So basically I’ve been living in Dublin for roughly a year and a half and I have no intentions to leave right now because I love it. Oh and also because my ambition to travel the world and complete my impossible bucket/fuck it list is kinda flawed due to my laziness. Living amongst the Irish has allowed me exclusivity into their marvellous world. They are not just a proud nation of alcoholics having the craic and singing their national anthem at really random drunk occasions… oh no my friends… the Irish have heaps more layers than that!
Irish girls have this innate inability to take a fucking compliment. The conversation will start with myself saying very innocently “you look really hot… I love your outfit!” and it will end with the now irrationally angry Irish girl screaming “are you slagging me?!” and then telling me how it only cost €14 in Penneys (Primark) Well ok… thanks. I dunno what just happened but now you’ve Jedi mind fucked me into apologising for being nice. The girls here also use fake tan and makeup as part of a nutritionally balanced diet. If your skin tone is not a shade of deep mahogany, and your face doesn’t have 18 layers of makeup… then sort your life out because natural beauty is an abomination! Don’t get me wrong Irish ladies are very beautiful, but you can’t move for false eyelashes and the stench of fake tan coming outta a room full of girls at any social event is quite astonishing.
I forget how catholic Irish folk are! Stupid I know. Back home many of my friends if not all were brought up with a little bit of Christianity in us, but we sure as hell didn’t embrace it in our lives. And if you did… you were singled out and bullied for being part of a cult who drank rabbit’s blood! Religion is a big deal over here and with that comes superstition and witchcraft! The first time I heard of St Anthony was when I lost my glasses and my friend said very matter-of-factly “have you prayed to St Anthony to find them?” Urmmm what?! Have I asked a random ‘Saint of lost things’ (pretty sure that’s made up) if he can find my glasses… No.

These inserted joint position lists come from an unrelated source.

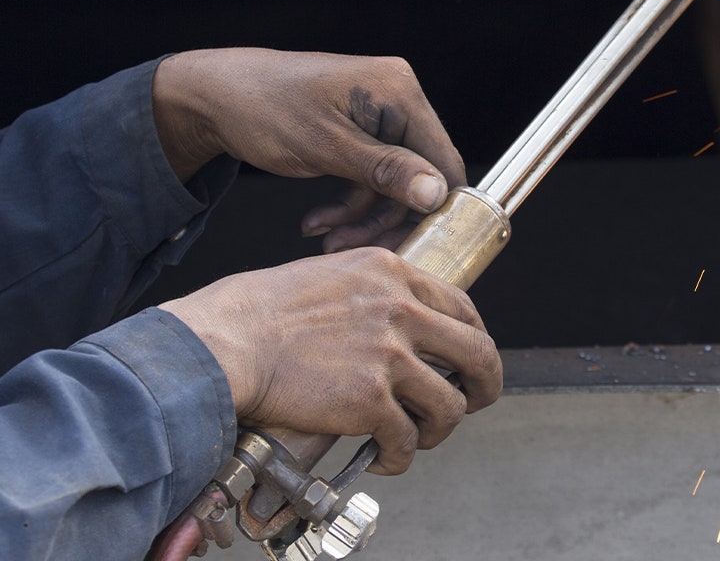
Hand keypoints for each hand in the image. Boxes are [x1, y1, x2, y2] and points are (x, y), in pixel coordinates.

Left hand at [152, 48, 465, 250]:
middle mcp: (398, 99)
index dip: (434, 207)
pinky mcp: (360, 132)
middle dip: (385, 217)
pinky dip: (347, 203)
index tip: (413, 247)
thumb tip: (438, 194)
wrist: (212, 97)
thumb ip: (387, 171)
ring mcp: (379, 116)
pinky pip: (370, 177)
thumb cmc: (263, 109)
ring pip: (393, 184)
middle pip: (419, 176)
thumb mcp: (326, 147)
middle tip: (351, 248)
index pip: (442, 159)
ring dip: (360, 216)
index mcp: (400, 92)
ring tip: (323, 236)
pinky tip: (317, 221)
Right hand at [159, 247, 501, 474]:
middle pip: (478, 352)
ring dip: (438, 428)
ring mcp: (389, 355)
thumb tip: (400, 323)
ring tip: (417, 436)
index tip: (468, 360)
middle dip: (484, 385)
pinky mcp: (369, 400)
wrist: (224, 342)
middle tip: (473, 401)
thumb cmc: (259, 311)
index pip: (462, 306)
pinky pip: (406, 439)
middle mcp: (400, 309)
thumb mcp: (331, 275)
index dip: (473, 339)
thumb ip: (375, 293)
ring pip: (450, 404)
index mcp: (392, 273)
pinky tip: (383, 458)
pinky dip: (398, 456)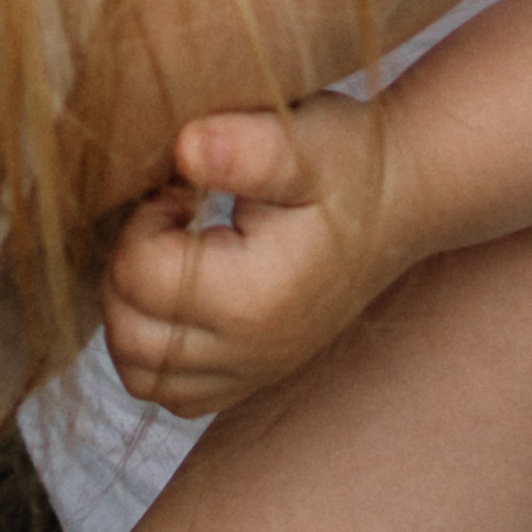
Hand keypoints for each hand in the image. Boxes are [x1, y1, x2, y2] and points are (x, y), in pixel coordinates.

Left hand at [100, 94, 409, 418]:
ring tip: (171, 254)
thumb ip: (245, 145)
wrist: (405, 198)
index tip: (182, 189)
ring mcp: (254, 373)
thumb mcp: (304, 140)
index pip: (136, 276)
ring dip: (132, 312)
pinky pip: (173, 392)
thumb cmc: (349, 162)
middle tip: (171, 219)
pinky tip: (183, 290)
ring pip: (141, 374)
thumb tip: (185, 148)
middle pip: (127, 335)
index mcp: (253, 299)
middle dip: (126, 267)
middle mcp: (251, 353)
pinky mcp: (254, 376)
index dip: (141, 221)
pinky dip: (157, 349)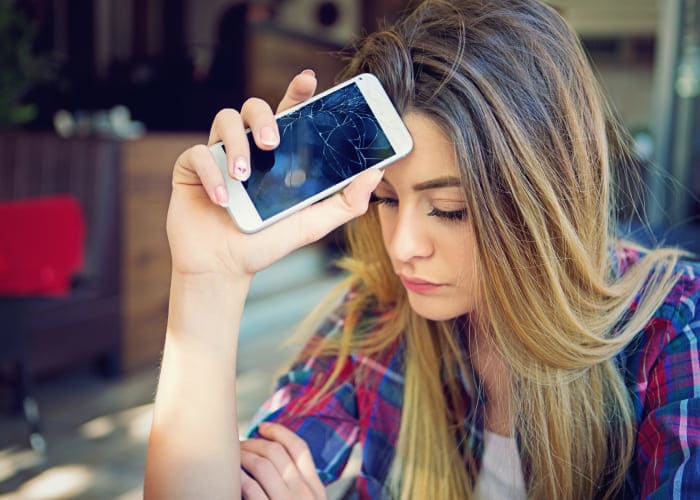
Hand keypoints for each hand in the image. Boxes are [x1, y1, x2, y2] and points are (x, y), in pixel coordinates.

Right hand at [166, 70, 382, 281]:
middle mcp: (249, 148)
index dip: (297, 92)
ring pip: (224, 120)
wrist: (224, 268)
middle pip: (254, 106)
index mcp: (278, 155)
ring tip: (244, 175)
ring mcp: (219, 155)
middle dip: (263, 118)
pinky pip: (197, 154)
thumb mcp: (311, 224)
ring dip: (236, 144)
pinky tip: (224, 200)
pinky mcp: (192, 168)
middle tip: (272, 144)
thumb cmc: (265, 243)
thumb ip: (345, 202)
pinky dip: (212, 175)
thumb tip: (376, 173)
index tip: (308, 80)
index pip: (289, 113)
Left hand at [240, 422, 326, 499]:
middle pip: (277, 452)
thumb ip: (300, 487)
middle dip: (254, 442)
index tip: (262, 426)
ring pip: (261, 465)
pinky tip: (232, 474)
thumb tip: (276, 461)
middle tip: (239, 444)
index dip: (279, 432)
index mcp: (316, 488)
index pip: (299, 448)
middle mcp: (303, 492)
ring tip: (232, 457)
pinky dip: (238, 477)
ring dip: (243, 456)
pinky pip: (250, 487)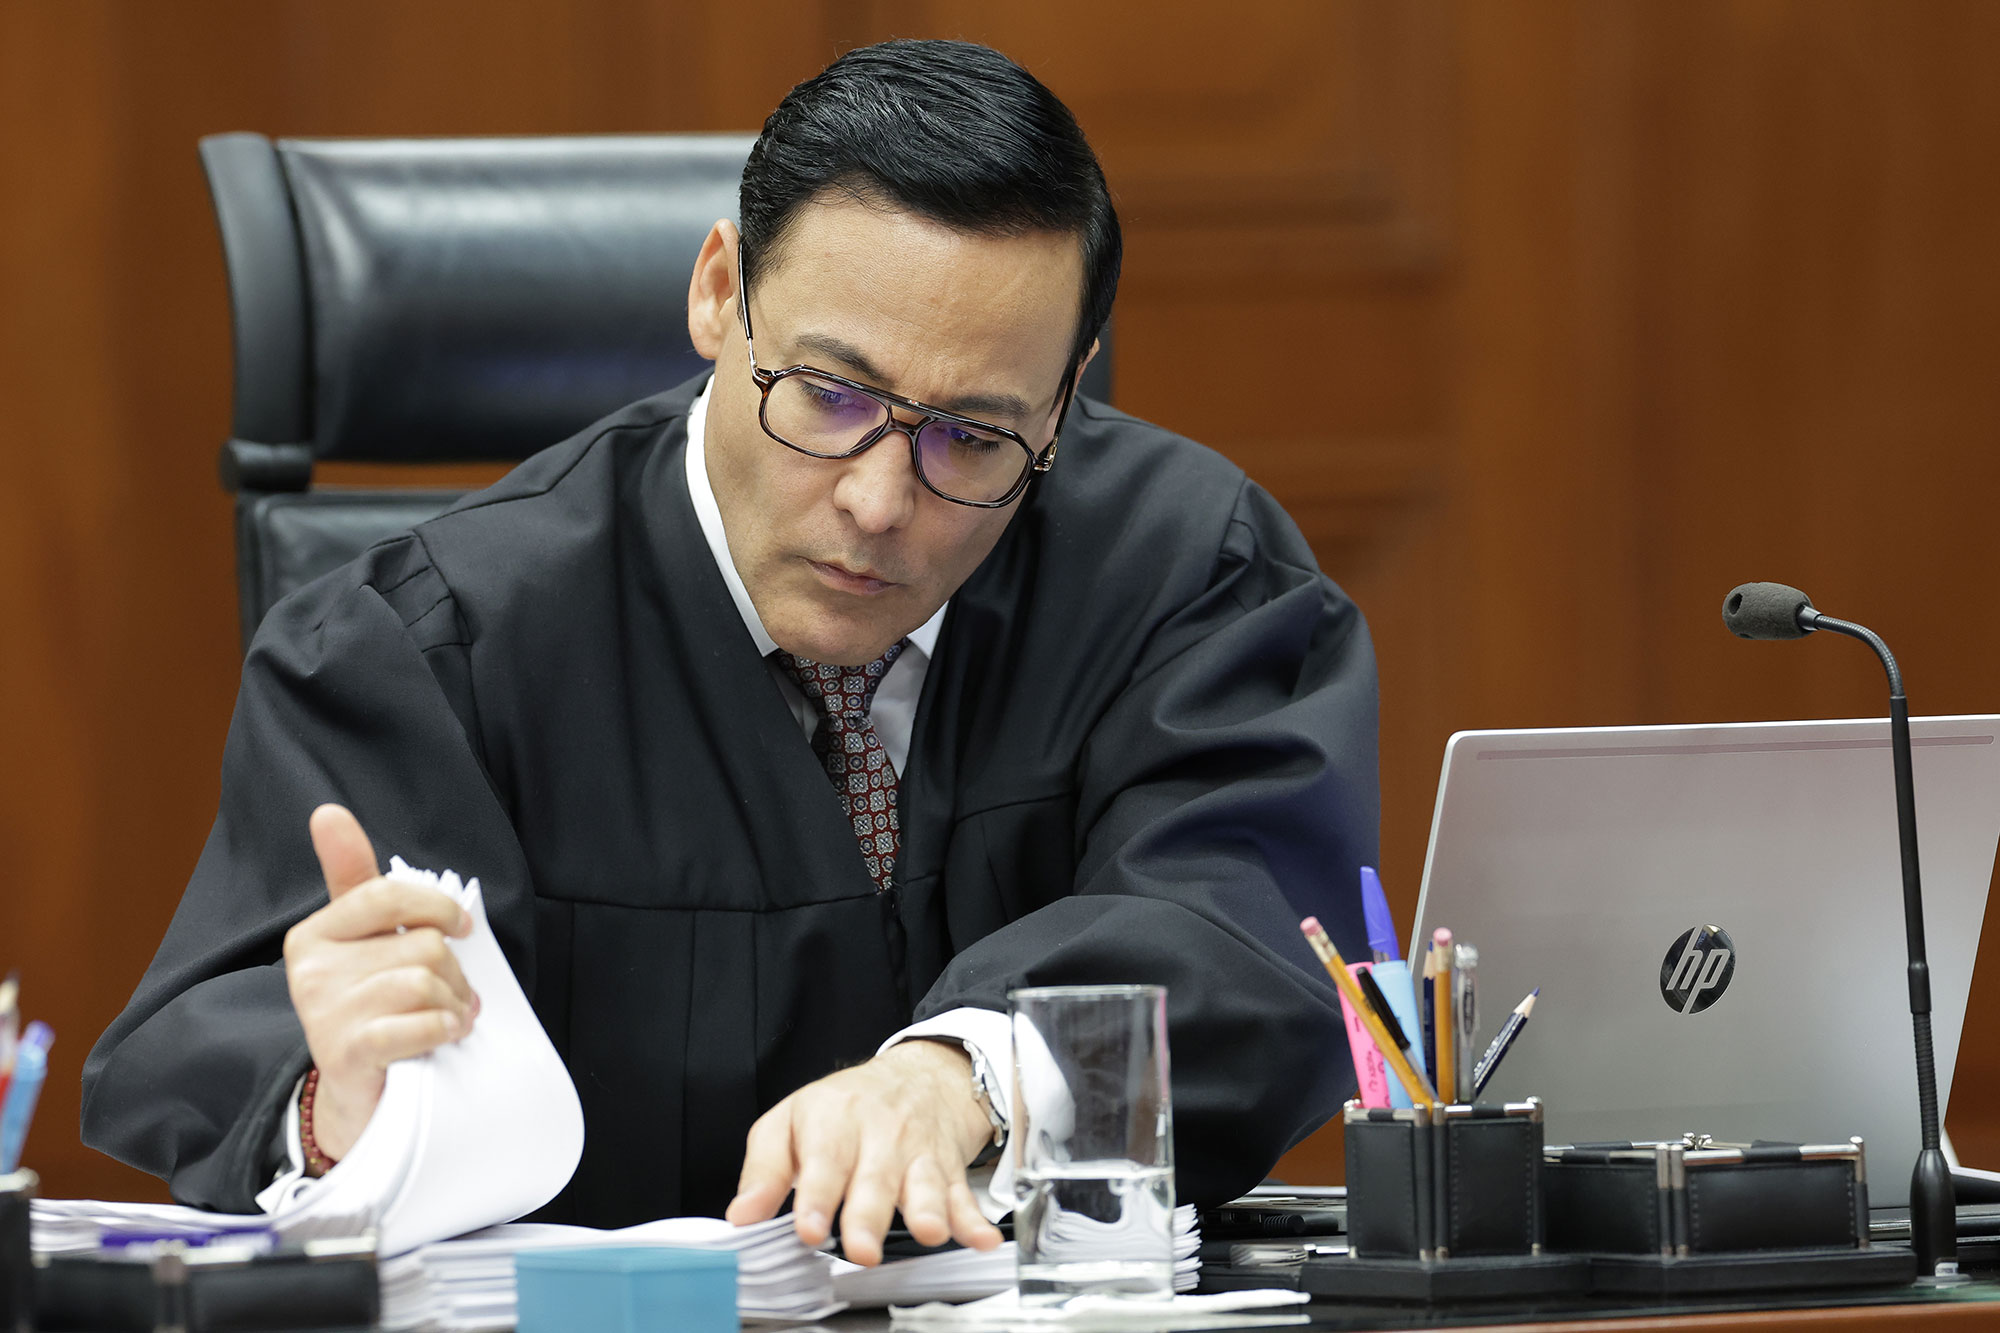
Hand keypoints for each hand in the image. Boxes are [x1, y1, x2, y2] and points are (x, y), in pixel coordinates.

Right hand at [282, 804, 478, 1162]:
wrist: (360, 1095)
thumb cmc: (371, 1007)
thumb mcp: (362, 941)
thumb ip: (351, 878)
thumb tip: (328, 811)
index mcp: (313, 935)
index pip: (388, 894)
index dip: (438, 907)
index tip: (460, 927)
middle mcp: (311, 970)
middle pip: (423, 944)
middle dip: (453, 972)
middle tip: (447, 996)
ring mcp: (325, 1012)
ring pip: (428, 980)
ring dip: (454, 1004)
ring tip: (446, 1018)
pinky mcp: (348, 1051)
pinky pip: (421, 1023)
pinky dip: (445, 1029)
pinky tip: (442, 1037)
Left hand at [725, 1040, 1003, 1264]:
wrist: (916, 1076)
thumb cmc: (844, 1106)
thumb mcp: (791, 1121)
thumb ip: (764, 1168)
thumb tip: (742, 1214)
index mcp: (833, 1119)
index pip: (822, 1160)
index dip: (815, 1196)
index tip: (808, 1227)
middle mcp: (878, 1135)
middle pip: (874, 1178)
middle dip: (868, 1215)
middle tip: (861, 1249)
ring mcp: (917, 1153)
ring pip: (924, 1184)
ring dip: (928, 1209)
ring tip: (929, 1231)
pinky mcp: (946, 1170)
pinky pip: (964, 1195)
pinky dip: (976, 1219)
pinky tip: (983, 1238)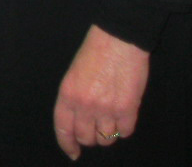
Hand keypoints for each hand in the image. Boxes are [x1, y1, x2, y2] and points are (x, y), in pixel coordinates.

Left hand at [52, 25, 149, 158]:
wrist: (118, 39)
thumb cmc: (94, 53)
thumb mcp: (73, 74)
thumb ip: (74, 99)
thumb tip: (77, 121)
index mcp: (67, 94)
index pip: (63, 128)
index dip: (67, 144)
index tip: (72, 153)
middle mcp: (85, 105)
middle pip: (86, 138)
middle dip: (90, 137)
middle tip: (95, 128)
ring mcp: (106, 108)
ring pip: (106, 139)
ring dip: (108, 133)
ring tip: (110, 119)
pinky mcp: (127, 109)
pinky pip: (125, 132)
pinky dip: (124, 128)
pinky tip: (123, 115)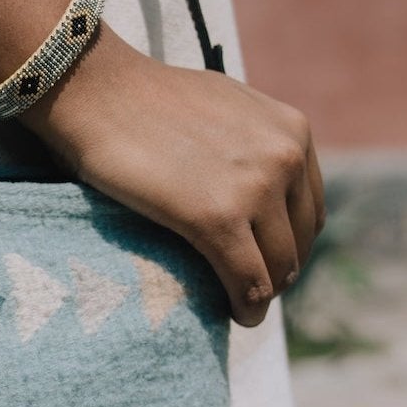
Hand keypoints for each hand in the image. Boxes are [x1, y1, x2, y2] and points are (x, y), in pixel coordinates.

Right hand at [20, 29, 325, 327]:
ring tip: (240, 305)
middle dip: (277, 271)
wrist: (98, 91)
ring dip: (262, 294)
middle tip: (247, 289)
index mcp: (292, 131)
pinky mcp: (217, 218)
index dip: (287, 243)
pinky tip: (236, 315)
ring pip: (279, 267)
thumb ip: (253, 143)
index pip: (309, 208)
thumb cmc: (146, 99)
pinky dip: (246, 307)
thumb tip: (259, 183)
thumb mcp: (225, 108)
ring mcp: (254, 188)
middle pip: (299, 242)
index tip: (261, 261)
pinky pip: (248, 281)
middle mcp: (285, 157)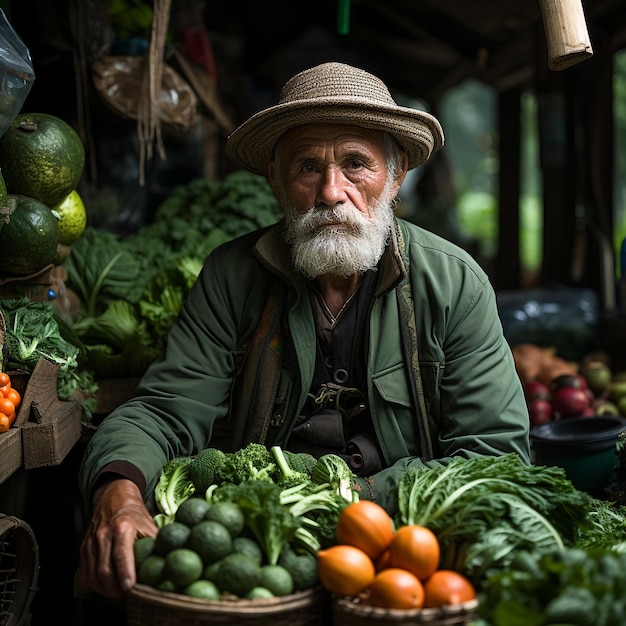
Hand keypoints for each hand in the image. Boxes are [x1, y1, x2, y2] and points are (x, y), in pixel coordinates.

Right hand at [76, 478, 156, 599]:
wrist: (113, 500)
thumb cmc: (133, 514)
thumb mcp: (148, 524)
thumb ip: (155, 543)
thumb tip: (166, 563)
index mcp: (122, 526)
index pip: (121, 553)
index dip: (125, 572)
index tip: (130, 587)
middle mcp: (103, 534)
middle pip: (105, 570)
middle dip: (116, 589)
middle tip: (129, 595)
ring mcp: (91, 542)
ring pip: (93, 575)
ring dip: (106, 590)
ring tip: (120, 593)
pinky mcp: (83, 549)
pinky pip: (85, 574)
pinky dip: (96, 586)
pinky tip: (107, 587)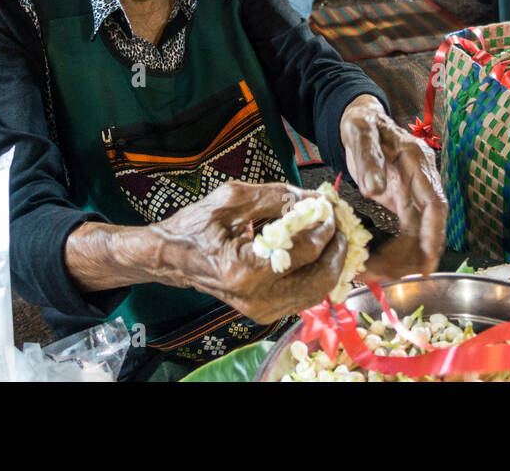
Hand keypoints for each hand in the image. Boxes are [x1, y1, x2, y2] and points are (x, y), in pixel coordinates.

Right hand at [154, 181, 347, 322]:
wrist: (171, 258)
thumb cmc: (195, 226)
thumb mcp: (231, 199)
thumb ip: (276, 197)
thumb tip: (314, 198)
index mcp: (244, 270)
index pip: (305, 251)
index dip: (325, 226)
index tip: (330, 205)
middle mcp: (256, 299)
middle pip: (320, 277)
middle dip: (337, 245)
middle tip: (337, 220)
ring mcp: (262, 311)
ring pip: (319, 290)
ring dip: (332, 259)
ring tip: (331, 232)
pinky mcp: (266, 312)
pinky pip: (306, 295)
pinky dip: (319, 272)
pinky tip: (319, 250)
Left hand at [339, 95, 445, 276]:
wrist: (361, 120)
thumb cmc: (362, 124)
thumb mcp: (360, 132)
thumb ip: (368, 157)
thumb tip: (373, 188)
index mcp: (417, 160)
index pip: (435, 202)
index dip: (434, 233)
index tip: (427, 260)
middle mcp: (422, 179)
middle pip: (429, 224)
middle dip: (416, 255)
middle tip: (393, 277)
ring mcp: (414, 192)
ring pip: (418, 233)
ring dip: (404, 257)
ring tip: (380, 274)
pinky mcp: (403, 201)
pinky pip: (406, 231)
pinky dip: (396, 250)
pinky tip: (381, 264)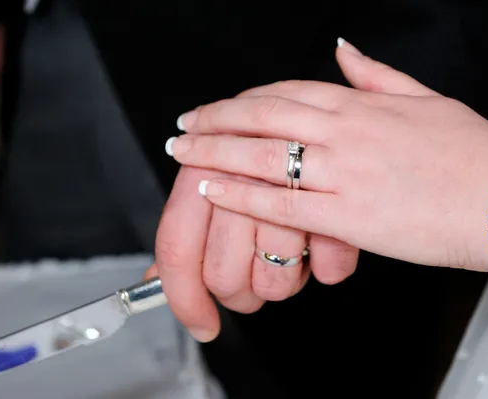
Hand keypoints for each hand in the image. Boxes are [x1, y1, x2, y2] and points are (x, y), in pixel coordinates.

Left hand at [148, 154, 357, 342]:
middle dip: (241, 292)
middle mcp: (240, 181)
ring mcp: (288, 194)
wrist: (320, 118)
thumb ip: (184, 237)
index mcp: (201, 174)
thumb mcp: (211, 185)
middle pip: (224, 278)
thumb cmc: (262, 158)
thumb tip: (153, 279)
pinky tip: (319, 242)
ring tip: (290, 250)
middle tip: (255, 271)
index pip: (177, 250)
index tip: (202, 324)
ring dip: (283, 279)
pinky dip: (326, 266)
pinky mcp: (334, 204)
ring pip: (273, 284)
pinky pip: (327, 271)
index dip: (184, 299)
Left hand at [167, 39, 487, 273]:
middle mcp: (345, 132)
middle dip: (214, 120)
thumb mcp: (425, 98)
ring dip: (214, 152)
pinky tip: (210, 190)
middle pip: (261, 118)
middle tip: (182, 127)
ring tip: (182, 153)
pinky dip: (240, 195)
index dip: (242, 99)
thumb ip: (375, 73)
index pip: (284, 93)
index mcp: (361, 104)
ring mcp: (343, 173)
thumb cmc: (472, 152)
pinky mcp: (347, 216)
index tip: (217, 106)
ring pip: (261, 156)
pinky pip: (280, 204)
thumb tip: (342, 48)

Why? Because it sounds ludicrous. However this is legitimate protocol in Ireland. Say a little prayer to St Anthony and bribe him with a few quid… and hey presto… your lost shit turns up! I felt like a dick doing this but low and behold my glasses appeared in my pants drawer a few days later. And so I was dragged along to a church where I had to deposit €10 into the offering box… because if you don’t pay up, you’re cursed and St Ant will tell you to do one if you try and call on his wizardry skills again. Bizarre.
I am prepared to overlook the fact that the Irish struggle pronouncing the 'th' of certain words and simply ignore the 'h' and lead with the 't'. For example, thing is ting, three is tree and through is true! I will also through gritted teeth, turn a blind eye to the fact that they call football 'soccer' (I know right!)... all because I fall in love with the Irish accent on a daily basis. Read aloud a shopping list in an Irish accent or describe to me the scientific process of photosynthesis in your dashing Irish tones, and I will not be held responsible for my vagina exploding. However sometimes I struggle understanding thick Dublin accents but mainly because of the random words and phrases they use that make no fucking sense… at all. Irish folk are amazing at throwing in nonsensical words into perfectly formed sentences, or simply saying out loud “Story horse!” when they greet you. This is used as a kind of salutation to someone almost as a “hey how’s things”. STORY HORSE? Why a horse?! Are you calling me a horse?! How does that even work! Nod and smile my friends… nod and smile! Whenever I get into the back of a Dublin cab and there’s an ageing Irish man driving, I pray that I’m not drawn into a political debate about the state of the country because a) I don’t really get it b) I can’t understand the last 7 sentences you just spoke and 3) my English accent is gonna get me beaten up!
Viva the Irish! Making me write rambling blog posts since 2013. The kinda folk who will openly mock you and then buy you a drink!